*Goal of the exercise*
Any picture must be dropped, but each line of the data should be duplicated exactly.

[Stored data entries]
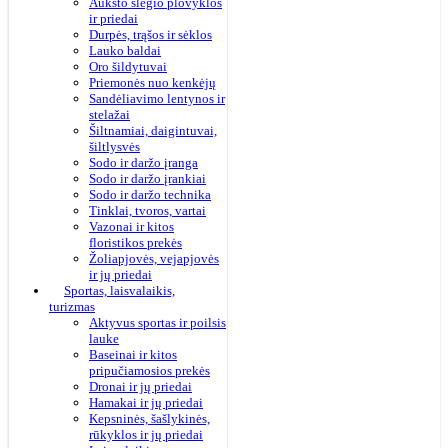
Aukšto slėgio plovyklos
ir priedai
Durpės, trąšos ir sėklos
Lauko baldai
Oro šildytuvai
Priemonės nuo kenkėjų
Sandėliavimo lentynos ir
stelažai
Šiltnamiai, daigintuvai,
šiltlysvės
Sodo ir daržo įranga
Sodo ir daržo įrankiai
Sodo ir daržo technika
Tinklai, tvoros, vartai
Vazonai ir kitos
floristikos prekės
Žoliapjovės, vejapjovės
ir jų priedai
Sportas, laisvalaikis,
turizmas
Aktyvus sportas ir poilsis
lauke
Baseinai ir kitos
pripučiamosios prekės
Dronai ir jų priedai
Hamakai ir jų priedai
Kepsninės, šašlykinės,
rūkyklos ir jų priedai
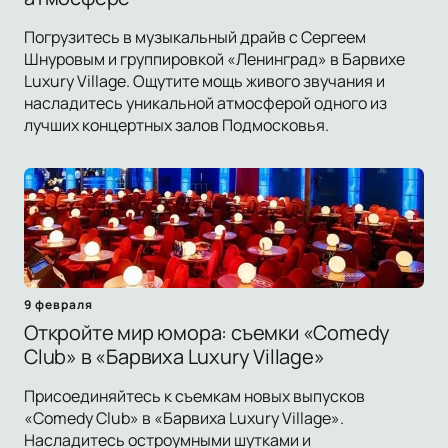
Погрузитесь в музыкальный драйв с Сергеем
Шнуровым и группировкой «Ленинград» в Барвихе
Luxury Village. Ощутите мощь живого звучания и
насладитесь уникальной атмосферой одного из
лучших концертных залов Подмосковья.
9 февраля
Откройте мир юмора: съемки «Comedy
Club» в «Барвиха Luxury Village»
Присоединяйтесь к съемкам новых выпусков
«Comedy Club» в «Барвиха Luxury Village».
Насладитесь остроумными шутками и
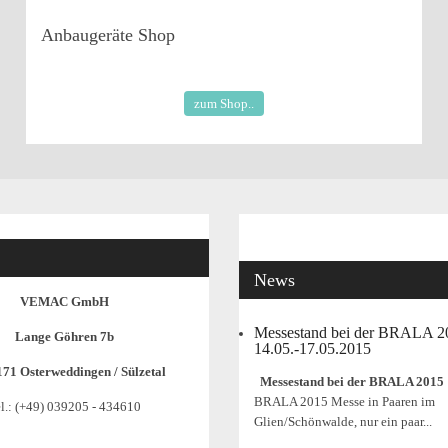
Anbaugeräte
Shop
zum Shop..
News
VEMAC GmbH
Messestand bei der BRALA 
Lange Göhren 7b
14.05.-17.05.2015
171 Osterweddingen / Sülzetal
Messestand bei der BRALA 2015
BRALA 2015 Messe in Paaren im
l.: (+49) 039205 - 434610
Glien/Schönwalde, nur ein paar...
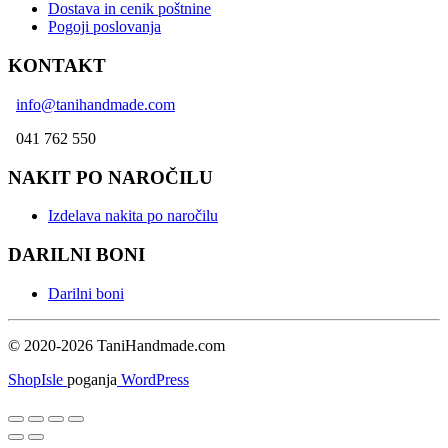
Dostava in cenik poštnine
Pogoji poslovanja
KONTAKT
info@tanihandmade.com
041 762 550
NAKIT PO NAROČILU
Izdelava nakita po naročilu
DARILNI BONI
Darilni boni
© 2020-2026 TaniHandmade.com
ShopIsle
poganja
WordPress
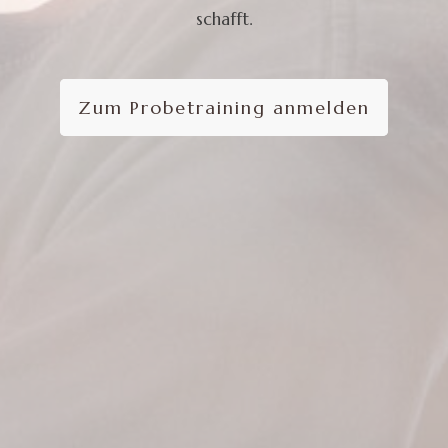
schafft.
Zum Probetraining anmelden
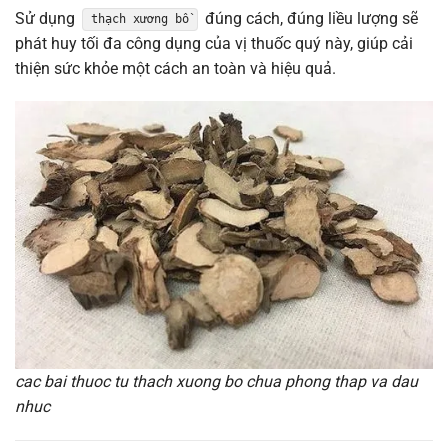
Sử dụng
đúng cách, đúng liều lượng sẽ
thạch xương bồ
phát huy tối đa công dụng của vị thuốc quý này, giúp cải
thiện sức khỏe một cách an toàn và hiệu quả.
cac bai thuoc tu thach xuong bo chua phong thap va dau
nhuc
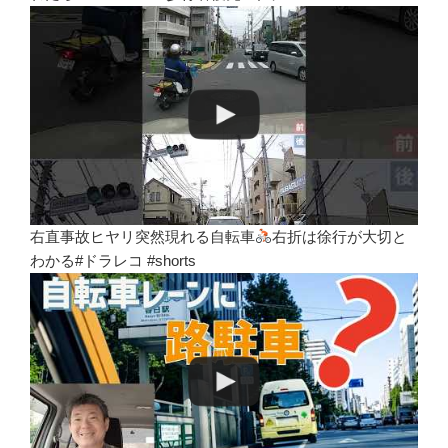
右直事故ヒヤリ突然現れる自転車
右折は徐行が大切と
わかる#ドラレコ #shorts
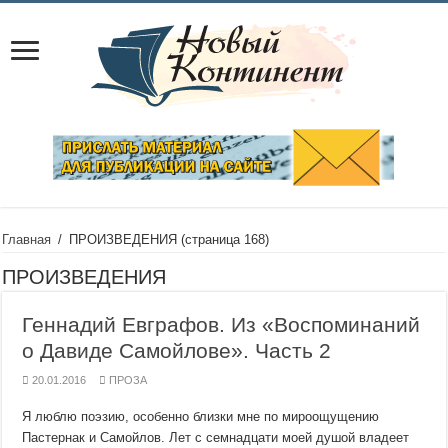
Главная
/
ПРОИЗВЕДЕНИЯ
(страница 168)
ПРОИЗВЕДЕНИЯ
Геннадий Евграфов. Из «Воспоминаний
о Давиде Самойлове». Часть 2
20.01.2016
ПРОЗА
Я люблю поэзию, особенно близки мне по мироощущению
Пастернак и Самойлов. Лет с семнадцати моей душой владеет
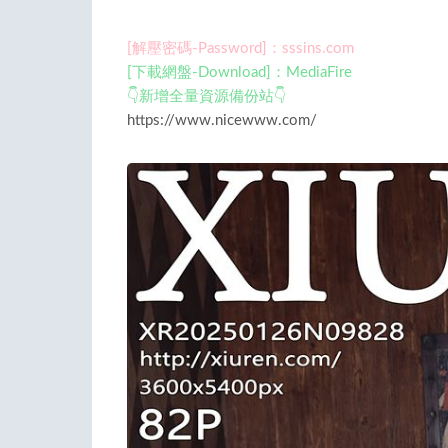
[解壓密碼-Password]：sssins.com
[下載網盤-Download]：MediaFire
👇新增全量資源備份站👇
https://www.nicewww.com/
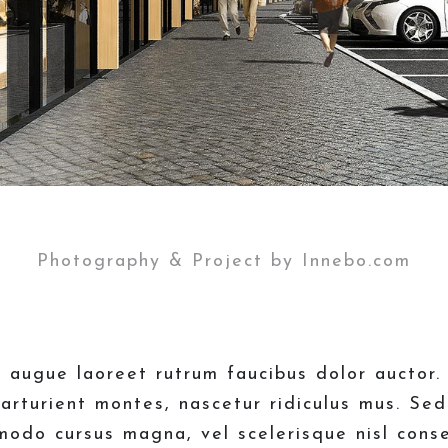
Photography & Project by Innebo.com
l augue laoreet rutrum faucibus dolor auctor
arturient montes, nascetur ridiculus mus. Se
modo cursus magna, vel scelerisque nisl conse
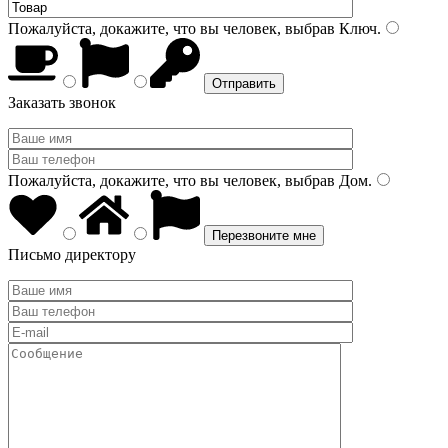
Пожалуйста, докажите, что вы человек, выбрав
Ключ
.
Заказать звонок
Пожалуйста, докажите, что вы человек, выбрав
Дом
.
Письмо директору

*Output*
Aukšto slėgio plovyklos
ir priedai
Durpės, trąšos ir sėklos
Lauko baldai
Oro šildytuvai
Priemonės nuo kenkėjų
Sandėliavimo lentynos ir
stelažai
Šiltnamiai, daigintuvai,
šiltlysvės
Sodo ir daržo įranga
Sodo ir daržo įrankiai
Sodo ir daržo technika
Tinklai, tvoros, vartai
Vazonai ir kitos
floristikos prekės
Žoliapjovės, vejapjovės
ir jų priedai
Sportas, laisvalaikis,
turizmas
Aktyvus sportas ir poilsis
lauke
Baseinai ir kitos
pripučiamosios prekės
Dronai ir jų priedai
Hamakai ir jų priedai
Kepsninės, šašlykinės,
rūkyklos ir jų priedai
Погрузитесь в музыкальный драйв с Сергеем
Шнуровым и группировкой «Ленинград» в Барвихе
Luxury Village. Ощутите мощь живого звучания и
насладитесь уникальной атмосферой одного из
лучших концертных залов Подмосковья.
9 февраля
Откройте мир юмора: съемки «Comedy
Club» в «Барвиха Luxury Village»
Присоединяйтесь к съемкам новых выпусков
«Comedy Club» в «Барвиха Luxury Village».
Насладитесь остроумными шутками и
Anbaugeräte
Shop
zum Shop..
News
VEMAC GmbH
Messestand bei der BRALA 
Lange Göhren 7b
14.05.-17.05.2015
171 Osterweddingen / Sülzetal
Messestand bei der BRALA 2015
BRALA 2015 Messe in Paaren im
l.: (+49) 039205 - 434610
Glien/Schönwalde, nur ein paar...
Dostava in cenik poštnine
Pogoji poslovanja
KONTAKT
info@tanihandmade.com
041 762 550
NAKIT PO NAROČILU
Izdelava nakita po naročilu
DARILNI BONI
Darilni boni
© 2020-2026 TaniHandmade.com
ShopIsle
poganja
WordPress
schafft.
Zum Probetraining anmelden
Sử dụng
đúng cách, đúng liều lượng sẽ
thạch xương bồ
phát huy tối đa công dụng của vị thuốc quý này, giúp cải
thiện sức khỏe một cách an toàn và hiệu quả.
cac bai thuoc tu thach xuong bo chua phong thap va dau
nhuc
右直事故ヒヤリ突然現れる自転車
右折は徐行が大切と
わかる#ドラレコ #shorts
Главная
/
ПРОИЗВЕДЕНИЯ
(страница 168)
ПРОИЗВЕДЕНИЯ
Геннадий Евграфов. Из «Воспоминаний
о Давиде Самойлове». Часть 2
20.01.2016
ПРОЗА
Я люблю поэзию, особенно близки мне по мироощущению
Пастернак и Самойлов. Лет с семнадцати моей душой владеет
[解壓密碼-Password]：sssins.com
[下載網盤-Download]：MediaFire
👇新增全量資源備份站👇
https://www.nicewww.com/
Photography & Project by Innebo.com
l augue laoreet rutrum faucibus dolor auctor
arturient montes, nascetur ridiculus mus. Se
modo cursus magna, vel scelerisque nisl conse
Пожалуйста, докажите, что вы человек, выбрав
Ключ
.
Заказать звонок
Пожалуйста, докажите, что вы человек, выбрав
Дом
.
Письмо директору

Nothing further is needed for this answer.